Introduction
A bad runbook is worse than no runbook. It creates false confidence — the on-call engineer opens it, skims a wall of background context written for someone who has never seen the system, finds a single kubectl rollout restart command, and closes it. If that command doesn’t work, they’re on their own. The runbook has wasted their time and reset their mental state exactly when they needed to be most focused.
Good runbooks exist in a narrow genre: instructions for a specific, high-stress moment, written by someone who knows the system for someone who might not. Here’s what makes them work.

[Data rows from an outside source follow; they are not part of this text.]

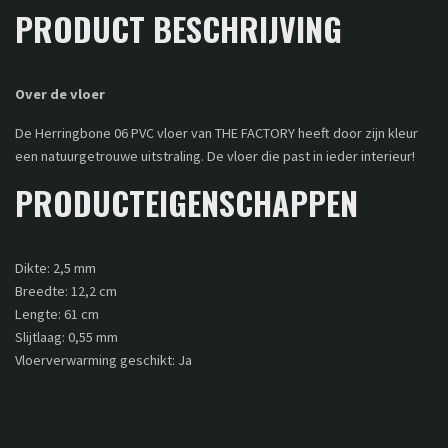
PRODUCT BESCHRIJVING
Over de vloer
De Herringbone 06 PVC vloer van THE FACTORY heeft door zijn kleur
een natuurgetrouwe uitstraling. De vloer die past in ieder interieur!
PRODUCTEIGENSCHAPPEN
Dikte: 2,5 mm
Breedte: 12,2 cm
Lengte: 61 cm
Slijtlaag: 0,55 mm
Vloerverwarming geschikt: Ja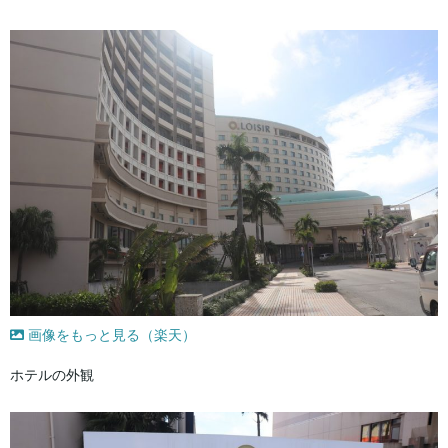
画像をもっと見る（楽天）
ホテルの外観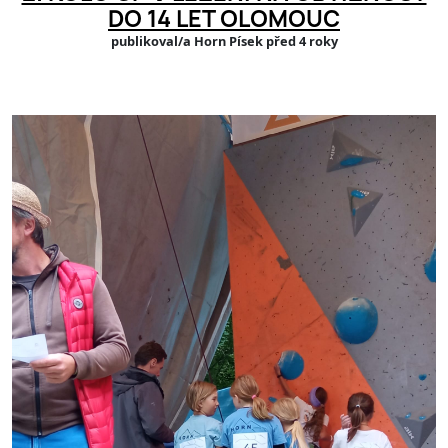
DO 14 LET OLOMOUC
publikoval/a Horn Písek před 4 roky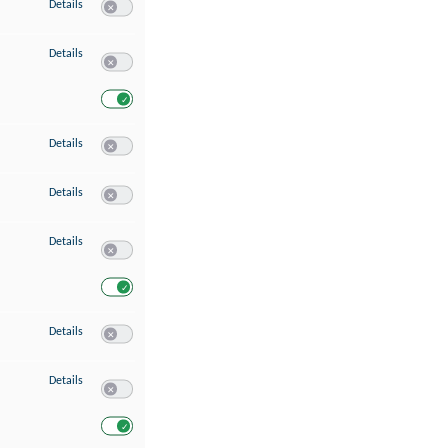
zu Speichern von oder Zugriff auf Informationen auf einem Endgerät
Details
Switch zum Einwilligen bzw. Ablehnen des Dienstes Speichern 
zu Verwendung reduzierter Daten zur Auswahl von Werbeanzeigen
Details
Switch zum Einwilligen bzw. Ablehnen des Dienstes Verwend
Switch zum Einwilligen bzw. Ablehnen des Dienstes Verwendu
zu Erstellung von Profilen für personalisierte Werbung
Details
Switch zum Einwilligen bzw. Ablehnen des Dienstes Erstellung 
zu Verwendung von Profilen zur Auswahl personalisierter Werbung
Details
Switch zum Einwilligen bzw. Ablehnen des Dienstes Verwendun
zu Messung der Werbeleistung
Details
Switch zum Einwilligen bzw. Ablehnen des Dienstes Messung 
Switch zum Einwilligen bzw. Ablehnen des Dienstes Messung d
zu Messung der Performance von Inhalten
Details
Switch zum Einwilligen bzw. Ablehnen des Dienstes Messung 
zu Analyse von Zielgruppen durch Statistiken oder Kombinationen von Dat
Details
Switch zum Einwilligen bzw. Ablehnen des Dienstes Analyse v
Switch zum Einwilligen bzw. Ablehnen des Dienstes Analyse v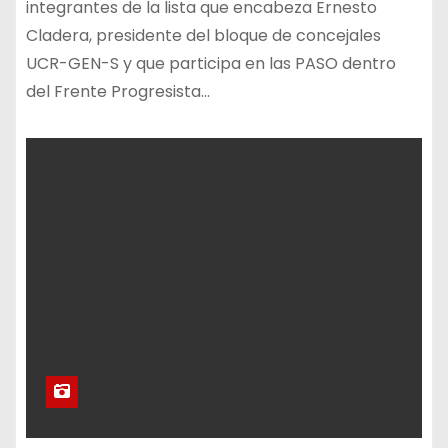
integrantes de la lista que encabeza Ernesto
Cladera, presidente del bloque de concejales
UCR-GEN-S y que participa en las PASO dentro
del Frente Progresista…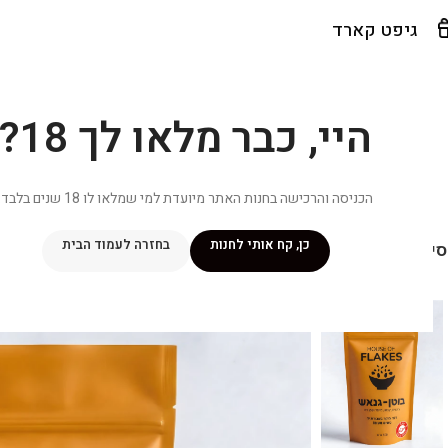
גיפט קארד
היי, כבר מלאו לך 18?
הכניסה והרכישה בחנות האתר מיועדת למי שמלאו לו 18 שנים בלבד.
כן, קח אותי לחנות
בחזרה לעמוד הבית
יפור שלי
מתכונים
מנוי ״אליטה פלוס״
חנות
פרסומים במדיה
צ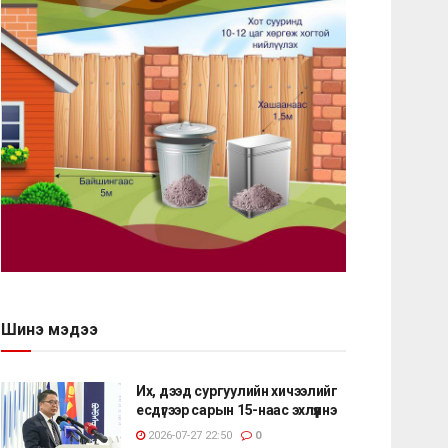
Шинэ мэдээ
Их, дээд сургуулийн хичээлийг
есдүгээр сарын 15-наас эхлүүлнэ
2026-07-27 22:50
0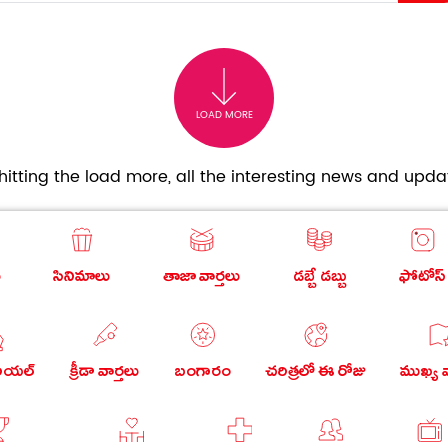
LOAD MORE
itting the load more, all the interesting news and updat
ు
సినిమాలు
తాజా వార్తలు
డబ్బే డబ్బు
ఫోటోస్
రియల్
క్రీడా వార్తలు
బంగారం
చరిత్రలో ఈ రోజు
ముఖ్య వ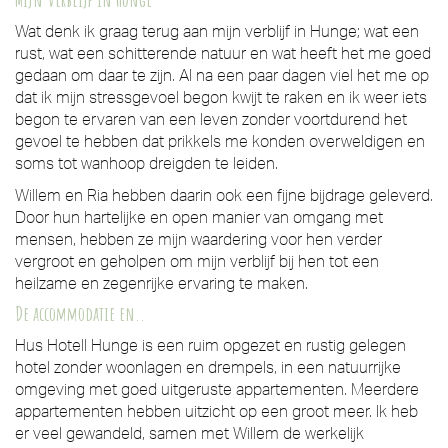
Wat denk ik graag terug aan mijn verblijf in Hunge; wat een
rust, wat een schitterende natuur en wat heeft het me goed
gedaan om daar te zijn. Al na een paar dagen viel het me op
dat ik mijn stressgevoel begon kwijt te raken en ik weer iets
begon te ervaren van een leven zonder voortdurend het
gevoel te hebben dat prikkels me konden overweldigen en
soms tot wanhoop dreigden te leiden.
Willem en Ria hebben daarin ook een fijne bijdrage geleverd.
Door hun hartelijke en open manier van omgang met
mensen, hebben ze mijn waardering voor hen verder
vergroot en geholpen om mijn verblijf bij hen tot een
heilzame en zegenrijke ervaring te maken.
De accommodatie en..
Hus Hotell Hunge is een ruim opgezet en rustig gelegen
hotel zonder woonlagen en drempels, in een natuurrijke
omgeving met goed uitgeruste appartementen. Meerdere
appartementen hebben uitzicht op een groot meer. Ik heb
er veel gewandeld, samen met Willem de werkelijk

The core principle: a runbook is not documentation
Documentation explains how a system works. A runbook explains what to do right now when a specific thing has gone wrong. These are different documents serving different readers at different moments.
Runbook readers are:
- Tired, possibly just woken up
- Under time pressure
- Not necessarily the person who built this system
- Trying to make a decision with incomplete information
Write for that person. Every sentence should earn its place by either reducing diagnosis time or enabling an action.
Structure that works
1. Alert name and severity at the top
Literally the first line. The engineer searching for this runbook is coming from an alert. Make the match instant.
Alert: HighMemoryPressure (severity: warning)
Service: feature-store
SLO impact: potential increase in p99 latency
2. What is probably happening
One short paragraph. Not a complete description of the system — just the most likely failure modes that produce this alert. Three bullets is usually right.
This alert fires when working set memory across feature-store pods
exceeds 80% of limit. Most common causes:
- Traffic spike without HPA catching up (check replica count)
- Cache leak in the embedding store (check /metrics endpoint)
- Upstream model server returning unexpectedly large payloads
3. Immediate triage steps
Numbered. Specific commands. Expected output for healthy and unhealthy states.
1. Check replica count:
kubectl get hpa feature-store -n ml-serving
→ Healthy: CURRENT >= DESIRED
→ If CURRENT < DESIRED: HPA is struggling, see step 4
2. Check recent restarts:
kubectl get pods -n ml-serving -l app=feature-store
→ RESTARTS > 0 in last 10m: OOMKill in progress, go to step 5
The key is expected output. An engineer who has never seen this system should be able to tell immediately whether what they’re seeing is normal.
4. Resolution paths (one per likely cause)
Branch from triage. Each path has a clear header and ends with either a resolution action or an escalation instruction.
5. Escalation path with names
If the runbook can’t resolve the issue, who do you call? Include actual names, Slack handles, and — for genuinely critical systems — phone numbers. “Contact the team” is not an escalation path.
What to ruthlessly cut
- History of how the system was built
- Architectural diagrams (link to them, don’t embed)
- Explanations of why things work the way they do
- Commands that “might be useful”
- Anything that takes more than 10 seconds to read without yielding an actionable insight
When to write them
The best time to write a runbook is immediately after resolving an incident — not because you’re required to, but because you have perfect information. You know what you looked at, what worked, and what wasted time. Write the runbook you wish you’d had.
The second best time is before you write the alert. If you’re creating a new alert and can’t immediately describe what the on-call engineer should do when it fires, you shouldn’t create the alert yet.
Testing runbooks
Ask a colleague who didn’t write it to follow it on a non-production system. Note every point where they hesitate or ask a question. Every hesitation is a gap to fill. Run this exercise once when written, and again after any major system change.
A runbook that nobody has ever followed in a drill will fail when it matters most.